Nearly a decade after those boasts, I began my journey as a tour guide. Since then, I have proudly lost count of my visits to the Wall. But the challenge of not taking Israel’s treasures for granted remains tremendous.
Good tour guides cannot become complacent. A guide whose heart stops beating with the energy of the Holy Land will never electrify the souls of tourists. But after so many visits, it’s only natural for the magic to dissipate, making it hard for one to breathe life into the country’s ancient stones.
Although this is a professional hazard for tour guides, I assume this syndrome exists throughout Israeli society, as Israel is a country that suffers from a surplus of history and all the symptoms that come with that surplus. 
IT IS EASY to get used to the blessed abundance, especially if you grew up with ancient views in your backyard; hung around famous churches, mosques and synagogues as a child; and visited virtually every historical site during your 12 years in the Israeli school system.
This year, with travel limitations turning every local excursion into a trip abroad, I hoped to rediscover the magic I felt in eighth grade. As I walked around the different locales, I made a mindful effort to put on my “tourist shoes” and recreate the wonder of seeing everything for the first time.
Fortunately, I had a little outside help.
Not long after the end of the first lockdown, I began guiding live Zoom tours for international groups on behalf of StandWithUs – the Israel education organization I work for. Since then, we have broadcast live and in real time on almost 100 different occasions, bringing Jerusalem’s familiar sites to virtual tourists around the world.
Except, as I discovered, the familiar sites were often far from familiar for many of the thousands who joined us, and even those who had been to Israel before were anything but bored by the so-called backyard views.
Zoom-fatigued sixth graders suddenly woke up, fascinated by stones and pillars from thousands of years ago. Cynical eleventh graders sent notes to be tucked into the stones of the Western Wall, and even the expatriate Tel-Avivian cried when we sang “Hatikva” at the site.

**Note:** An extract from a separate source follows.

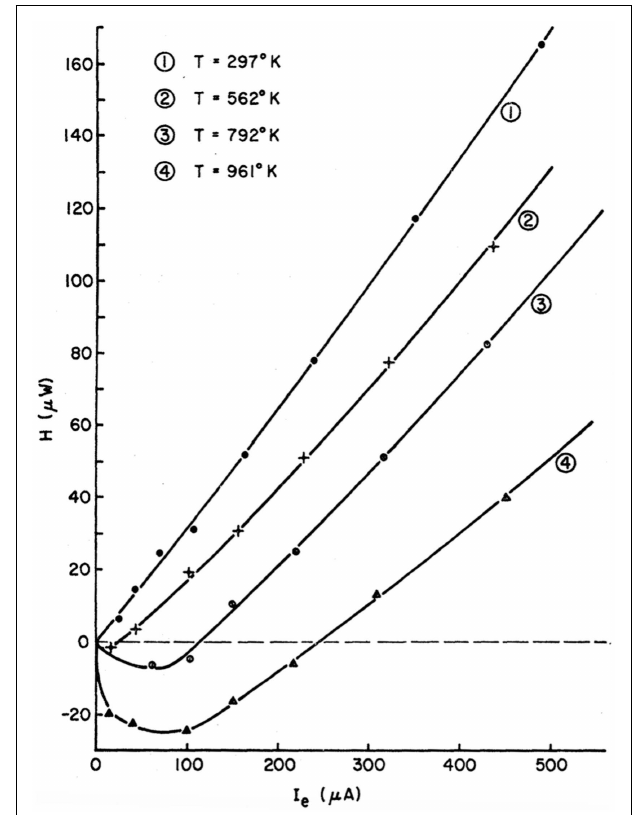
FIGURE 12 | Net energy exchange H leaving a tungsten tip at a variety of temperatures as a function of field-emission current . Reprinted with permission from Swanson et al.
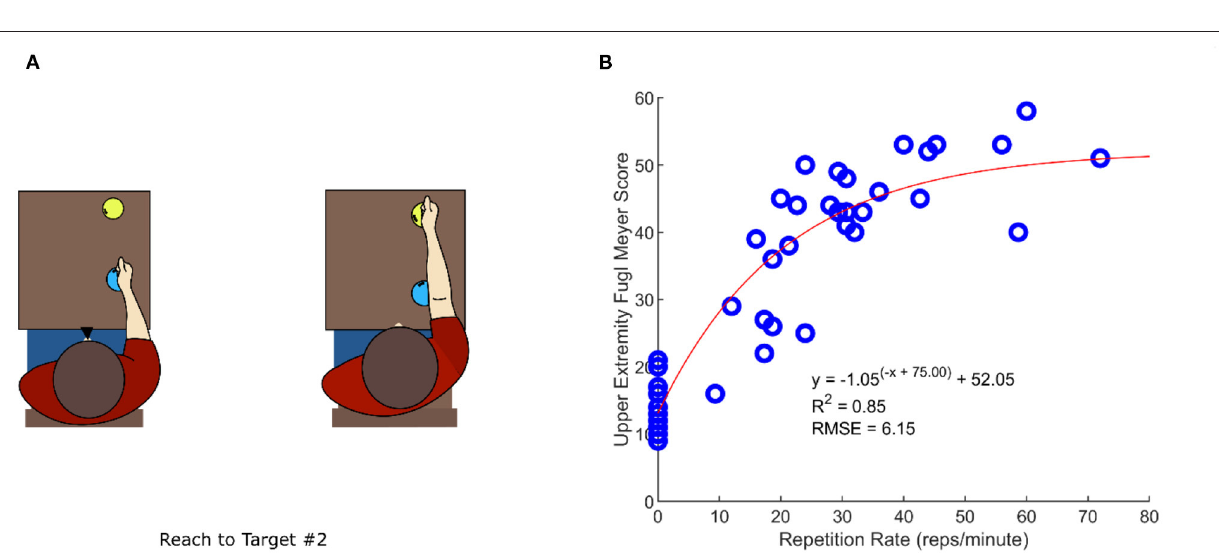
( Figure 8A ). Users with greater steadiness curvature (either decelerating or accelerating) tended to use the system less ( Figure 8 ). Thus, there was an optimal range for steadiness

The virtual tourists thirsted to know the Old City from up close, to stroll through its alleyways, encounter its history, and even to meet its street cats.
And their thirst was contagious.
Sometimes it is precisely the outsider who gets it, and only their perspective can inspire jaded insiders to remember that until 73 years ago, taking all of this for granted was a luxury that did not exist among the Jews who raised their eyes to the East and prayed “to be a free nation in our Land” and to walk in “the land of Zion and Jerusalem.”
The writer is the chief tour guide and director of Discover, the tourism department of StandWithUs, an international nonprofit and non-partisan Israel education organization that works to inspire and educate people of all ages about Israel, challenge misinformation and fight antisemitism.